* CONSIGNE A *
Extrayez les lignes de données depuis la toute première jusqu'à celle qui contient « road: (431, 484) », ces deux lignes comprises, puis recopiez-les sans aucune modification.
::: TEXTE DE LA PAGE
Une page se tourne. Que nous réserve le nouveau chapitre de l’histoire d’Internet?

Symbole d’oiseau Twitter brisé en morceauxIl règne autour de Twitter un chaos emblématique de l’état actuel des médias sociaux. (Illustration Adam Cholewa)

Cet été, plusieurs ont eu la surprise de voir le petit oiseau bleu, emblème du géant Twitter, être remplacé, après plus de 10 ans, par un énigmatique « X » blanc sur fond noir. Il n’en fallait pas plus pour faire dégringoler l’appli dans les palmarès des téléchargements. Et ce n’était là que le dernier coup de théâtre dans la twittosphère. Depuis son acquisition par Elon Musk en 2022, la plateforme accumule les déboires : poursuites, licenciements médiatisés, controverses autour de la réhabilitation de désinformateurs et de trolls.

Il règne autour de Twitter un chaos emblématique de l’état actuel des médias sociaux. Autrefois présentés comme des espaces où échanger, tisser des liens et fraterniser, Twitter, Facebook et Instagram se résument désormais à une enfilade de vidéos republiées, de messages d’autopromotion et de publicités. Les trolls et autres importuns se multiplient, et le harcèlement peut se transposer dans le monde réel… non sans risquer de culminer dans un dénouement funeste.

En 2019, un politicien allemand prônant l’ouverture des frontières aux réfugiés a été traqué dans les médias sociaux avant d’être assassiné par un sympathisant néonazi devant son domicile. Un exemple certes extrême, mais qui n’en est pas moins représentatif de la transformation des médias sociaux en terrains fertiles pour, justement, l’extrémisme, les discours haineux et la désinformation. Autre fléau : les publicités. Parce qu’il faut bien l’avouer, au côté utile ou divertissant de ces plateformes font contrepoids des visées foncièrement lucratives.

Et quoi encore? Les cryptomonnaies.

Vous avez bien lu. On ne parle pas ici du système financier volatil fondé sur des jetons numériques, mais bien du principe de la décentralisation et des technologies connexes.

« Depuis les débuts d’Internet, on oscille essentiellement entre centralisation et décentralisation », note Dylan Reibling, qui travaille sur un documentaire intitulé The End of The Internet. « Le Web est vu comme un Far West décentralisé où la communication peut se faire sans hiérarchie, mais c’est une idée théorique basée sur ce qui avait cours à l’origine. Dans les faits, notre navigation au quotidien est hautement contrôlée et centralisée par les Meta, Google et Twitter de ce monde. »

Le cinéaste explique que la structure d’Internet favorise la mainmise des grandes sociétés sur nos informations et identités en ligne. Rappelons-nous qu’au lancement de Threads, Meta a simplement transféré ses masses de données utilisateur (donc nos identités numériques) d’Instagram vers la nouvelle appli, sans même nous consulter.

« Cette nouvelle vague de décentralisation s’inspire du Bitcoin et des chaînes de blocs, l’idée étant de leur trouver de nouveaux usages. » L’un de ces usages, c’est la formation de communautés décentralisées. « On préférera peut-être à Twitter, où tout le monde communique avec tout le monde, des espaces virtuels intimes, des sortes de petites forêts sombres. »
::::::
* CONSIGNE B *
Rédigez la suite du texte sur Twitter et l'état des médias sociaux, en reprenant après sa dernière phrase.
::: DONNÉES D'ENTRÉE
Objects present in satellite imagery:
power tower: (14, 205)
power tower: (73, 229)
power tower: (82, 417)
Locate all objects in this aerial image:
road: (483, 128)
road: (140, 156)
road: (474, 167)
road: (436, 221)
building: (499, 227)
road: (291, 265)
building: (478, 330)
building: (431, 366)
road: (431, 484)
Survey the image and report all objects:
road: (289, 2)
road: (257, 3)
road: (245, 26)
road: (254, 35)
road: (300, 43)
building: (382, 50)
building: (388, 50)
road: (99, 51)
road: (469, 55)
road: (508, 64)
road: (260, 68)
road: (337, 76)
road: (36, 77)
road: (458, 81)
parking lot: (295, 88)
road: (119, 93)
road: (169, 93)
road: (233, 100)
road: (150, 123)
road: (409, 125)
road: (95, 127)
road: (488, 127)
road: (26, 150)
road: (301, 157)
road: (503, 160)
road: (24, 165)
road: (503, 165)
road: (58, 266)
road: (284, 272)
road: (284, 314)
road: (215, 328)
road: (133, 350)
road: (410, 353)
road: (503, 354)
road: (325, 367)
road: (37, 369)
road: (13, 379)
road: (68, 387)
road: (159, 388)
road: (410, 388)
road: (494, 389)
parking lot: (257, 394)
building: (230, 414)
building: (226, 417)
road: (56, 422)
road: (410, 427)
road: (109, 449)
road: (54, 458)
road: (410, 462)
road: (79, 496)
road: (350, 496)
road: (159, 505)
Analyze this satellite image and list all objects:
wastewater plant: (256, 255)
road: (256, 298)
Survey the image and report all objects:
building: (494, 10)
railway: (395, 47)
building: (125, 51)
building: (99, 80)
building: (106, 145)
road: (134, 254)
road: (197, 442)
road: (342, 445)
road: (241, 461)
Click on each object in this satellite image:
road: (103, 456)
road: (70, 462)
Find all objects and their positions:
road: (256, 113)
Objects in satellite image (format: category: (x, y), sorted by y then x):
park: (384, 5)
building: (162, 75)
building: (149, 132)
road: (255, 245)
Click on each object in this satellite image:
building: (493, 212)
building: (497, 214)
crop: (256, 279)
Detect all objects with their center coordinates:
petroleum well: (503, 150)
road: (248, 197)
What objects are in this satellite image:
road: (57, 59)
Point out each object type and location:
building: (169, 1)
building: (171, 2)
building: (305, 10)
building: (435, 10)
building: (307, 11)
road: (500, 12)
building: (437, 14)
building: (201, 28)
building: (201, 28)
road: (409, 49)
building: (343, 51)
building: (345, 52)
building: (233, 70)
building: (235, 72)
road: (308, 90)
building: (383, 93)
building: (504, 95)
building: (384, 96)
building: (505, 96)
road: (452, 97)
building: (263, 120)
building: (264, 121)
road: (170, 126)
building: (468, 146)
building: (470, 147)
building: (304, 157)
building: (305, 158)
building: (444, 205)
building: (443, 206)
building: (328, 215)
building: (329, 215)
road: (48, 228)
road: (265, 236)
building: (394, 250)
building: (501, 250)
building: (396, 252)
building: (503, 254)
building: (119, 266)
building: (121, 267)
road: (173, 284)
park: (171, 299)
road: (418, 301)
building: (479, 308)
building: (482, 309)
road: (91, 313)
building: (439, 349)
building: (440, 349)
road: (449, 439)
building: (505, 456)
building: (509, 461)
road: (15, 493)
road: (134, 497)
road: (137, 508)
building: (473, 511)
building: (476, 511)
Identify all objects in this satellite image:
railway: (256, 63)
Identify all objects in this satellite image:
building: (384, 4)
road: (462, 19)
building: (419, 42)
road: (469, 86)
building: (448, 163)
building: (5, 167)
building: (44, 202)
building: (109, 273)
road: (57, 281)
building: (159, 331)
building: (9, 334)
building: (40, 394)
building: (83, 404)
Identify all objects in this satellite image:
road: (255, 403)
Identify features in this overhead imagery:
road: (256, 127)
::::::
* RÉPONSE FINALE A *
Objects present in satellite imagery:
power tower: (14, 205)
power tower: (73, 229)
power tower: (82, 417)
Locate all objects in this aerial image:
road: (483, 128)
road: (140, 156)
road: (474, 167)
road: (436, 221)
building: (499, 227)
road: (291, 265)
building: (478, 330)
building: (431, 366)
road: (431, 484)

* RÉPONSE FINALE B *
Cette théorie de la forêt sombre nous vient de Yancey Strickler, cofondateur de Kickstarter, qui décrit ces communautés émergentes comme des espaces propices à la libre discussion, où il n’y a aucun mécanisme d’indexation, d’optimisation et de ludification. Il y régnerait une culture semblable à ce qu’on retrouve dans le monde physique.

Les formes varient : infolettres, balados, canaux Slack, babillards sur invitation, groupes Telegram, etc. « Quand je pense aux médias sociaux de demain, je pense à Discord, explique Dylan Reibling. L’internaute peut y laisser s’exprimer les différentes facettes de sa personnalité, fréquenter de petits espaces comme d’autres ont leur clavardage de groupe. On peut alterner entre les espaces pour parler de sports, de sciences, ainsi de suite. »

Le documentariste voit des avantages et des inconvénients au fait de délaisser les plateformes comme Twitter au profit de ces espaces circonscrits : « Je crois que moins il y a de gens, plus il est facile de bâtir une communauté solide. » Il cite à cet égard le serveur Discord privé Friends With Benefits (FWB), où les initiés étudient soigneusement les candidatures.

« Ce modèle peut servir aux chapitres Black Lives Matter, par exemple. On peut former un groupe soudé autour de valeurs communes quand on se sent à l’abri des regards indiscrets, que ce soit les trolls, les forces de l’ordre ou les agents du renseignement. »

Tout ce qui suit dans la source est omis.